If work is hard, we tend to not want to respond. I choose to seduce you with beauty; once I have your attention, then we can have a discussion. It’s about how one chooses to enter the work. For me, it’s very dark. The surface may not be dark, but what’s behind the work is very political.
I meant fun as a positive term. It’s part of what makes the work so engaging.
I think a lot of the work is fun because it stems from nostalgia. A lot of my materials are things that we’re familiar with, things we grew up with. It’s about the excessive abundance of stuff; I am negotiating its roles, in the way I build the work and change the value of these things.
I think about my grandparents and the values they placed within the family structure. They were makers and builders, and I’m celebrating that along with ideas that are associated with craft. I’ve always been interested in sitting on the fence [in answering the question]: Is it art or is it craft? With my work, I like to create spaces where the conversation opens up these issues, so we’re able to talk about them.

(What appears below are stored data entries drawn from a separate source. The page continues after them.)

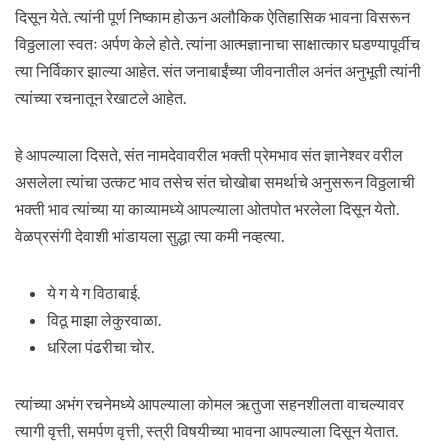
दिसून येते. त्यांनी पूर्ण निष्काम होऊन अलौकिक ऐतिहासिक भावना विसरून
विठ्ठलाला स्वतः अर्पण केले होते. त्यांना आत्मज्ञानाचा साक्षात्कार घडण्यापूर्वीच
त्या निर्विकार झाल्या आहेत. संत जनाबाईंच्या जीवनातील अनंत अनुभूती त्यांनी
त्यांच्या रचनातून रेखाटले आहेत.
हे आपल्याला दिसते, संत नामदेवावरील भक्ती प्रेमभाव संत ज्ञानेश्वर वरील
असलेला त्यांचा उत्कट भाव तसेच संत चोखोबा समर्थाचे अनुसरून विठ्ठलाची
भक्ती भाव त्यांच्या या काव्यामध्ये आपल्याला ओतपोत भरलेला दिसून येतो.
वेळप्रसंगी देवाशी भांडायला सुद्धा त्या कमी नव्हत्या.
ये ग ये ग विठाबाई.
विठू माझा लेकुरवाळा.
धरिला पंढरीचा चोर.
त्यांच्या अभंग रचनेमध्ये आपल्याला कोमल ऋतुजा सहनशीलता वाचल्यावर
त्यागी वृत्ती, समर्पण वृत्ती, स्त्री विषयीच्या भावना आपल्याला दिसून येतात.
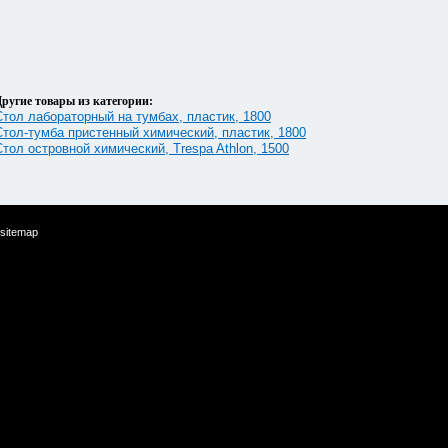
ругие товары из категории:
Стол лабораторный на тумбах, пластик, 1800
Стол-тумба пристенный химический, пластик, 1800
Стол островной химический, Trespa Athlon, 1500
sitemap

Talk a little about the juxtaposition of images in your work. How do you go about assembling a new sculpture?
I don’t like to think about it a lot; I look at the objects and I know. A conversation starts to build. What that is and where one may take that is up to the individual. I see partnerships and relationships when I’m searching for materials. I’m taking A and putting it with W, and the chemistry between them dictates the spirit and the energy around the piece. I just make that happen and then let it exist in the world. I want to keep the process loose and organic, and allow everybody to develop their own narratives in relation to the work.
One thing will provoke an idea. I take a found object and move it around the body until I find where I want it to exist. My process is really off-the-cuff. I’m not creating from a sketch. I’m making decisions along the way about construction, about how to bring one element to the next element: what is the fusing, the mortar, that’s holding these things together? I’m always thinking about new ways to approach that.
Your work has an amazing intricacy.
Based on principles of construction and how things are built, one can manipulate and advance materials while creating the work. It creates a different vocabulary. It broadens and secures it. It has solidity because the material becomes part of the building of the work.